ABOUT THIS TASK:
Using the listing below, please gather every line containing the word "corresponding".

++++

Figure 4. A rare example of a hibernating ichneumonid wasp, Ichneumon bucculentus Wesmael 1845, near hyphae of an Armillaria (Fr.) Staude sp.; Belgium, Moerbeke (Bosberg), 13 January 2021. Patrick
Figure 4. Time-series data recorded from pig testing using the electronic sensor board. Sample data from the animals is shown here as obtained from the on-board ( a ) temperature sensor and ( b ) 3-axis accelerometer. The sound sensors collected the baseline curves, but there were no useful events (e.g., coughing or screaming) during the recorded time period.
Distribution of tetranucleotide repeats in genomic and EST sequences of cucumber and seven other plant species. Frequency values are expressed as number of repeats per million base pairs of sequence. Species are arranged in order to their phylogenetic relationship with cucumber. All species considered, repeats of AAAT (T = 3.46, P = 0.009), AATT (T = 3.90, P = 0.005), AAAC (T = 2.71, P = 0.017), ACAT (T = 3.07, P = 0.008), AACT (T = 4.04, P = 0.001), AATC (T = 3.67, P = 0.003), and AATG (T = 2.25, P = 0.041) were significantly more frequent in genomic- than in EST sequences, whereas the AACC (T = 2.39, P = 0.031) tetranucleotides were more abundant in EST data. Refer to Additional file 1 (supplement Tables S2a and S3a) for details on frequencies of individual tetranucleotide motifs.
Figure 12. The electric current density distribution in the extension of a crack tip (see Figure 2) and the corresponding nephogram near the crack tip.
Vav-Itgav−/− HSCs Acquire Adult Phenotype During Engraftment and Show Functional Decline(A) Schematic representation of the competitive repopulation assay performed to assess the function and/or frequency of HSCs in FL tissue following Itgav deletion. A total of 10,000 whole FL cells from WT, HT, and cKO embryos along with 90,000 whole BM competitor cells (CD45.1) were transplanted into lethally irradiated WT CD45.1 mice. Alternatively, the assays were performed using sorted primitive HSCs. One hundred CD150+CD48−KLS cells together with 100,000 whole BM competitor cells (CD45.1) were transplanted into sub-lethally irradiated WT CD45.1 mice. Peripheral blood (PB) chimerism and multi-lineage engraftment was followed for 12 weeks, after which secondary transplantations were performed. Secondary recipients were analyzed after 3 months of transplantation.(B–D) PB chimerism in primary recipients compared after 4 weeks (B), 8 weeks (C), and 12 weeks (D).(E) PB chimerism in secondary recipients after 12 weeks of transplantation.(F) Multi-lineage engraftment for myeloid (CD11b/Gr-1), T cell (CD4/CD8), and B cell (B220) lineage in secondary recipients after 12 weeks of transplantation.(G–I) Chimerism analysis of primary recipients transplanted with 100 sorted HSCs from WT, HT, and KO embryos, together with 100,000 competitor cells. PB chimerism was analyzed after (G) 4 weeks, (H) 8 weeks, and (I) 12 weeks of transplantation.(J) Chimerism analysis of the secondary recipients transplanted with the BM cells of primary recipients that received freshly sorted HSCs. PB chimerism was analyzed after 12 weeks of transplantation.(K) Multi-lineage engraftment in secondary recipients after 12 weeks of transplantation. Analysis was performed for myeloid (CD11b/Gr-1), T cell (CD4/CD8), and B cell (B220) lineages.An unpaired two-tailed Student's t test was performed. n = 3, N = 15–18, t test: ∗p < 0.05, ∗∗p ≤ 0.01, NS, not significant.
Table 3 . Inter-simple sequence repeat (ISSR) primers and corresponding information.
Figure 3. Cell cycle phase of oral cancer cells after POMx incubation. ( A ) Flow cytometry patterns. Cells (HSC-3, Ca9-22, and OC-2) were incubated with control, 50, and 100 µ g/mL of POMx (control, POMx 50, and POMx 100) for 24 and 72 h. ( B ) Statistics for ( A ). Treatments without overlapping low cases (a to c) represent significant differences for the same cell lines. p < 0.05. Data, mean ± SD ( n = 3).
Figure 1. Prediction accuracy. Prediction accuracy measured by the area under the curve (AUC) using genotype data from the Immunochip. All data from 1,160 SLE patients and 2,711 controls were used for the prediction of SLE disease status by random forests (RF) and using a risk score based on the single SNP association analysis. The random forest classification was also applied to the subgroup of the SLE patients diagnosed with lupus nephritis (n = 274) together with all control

++++

OUTPUT:
Figure 12. The electric current density distribution in the extension of a crack tip (see Figure 2) and the corresponding nephogram near the crack tip.
Table 3 . Inter-simple sequence repeat (ISSR) primers and corresponding information.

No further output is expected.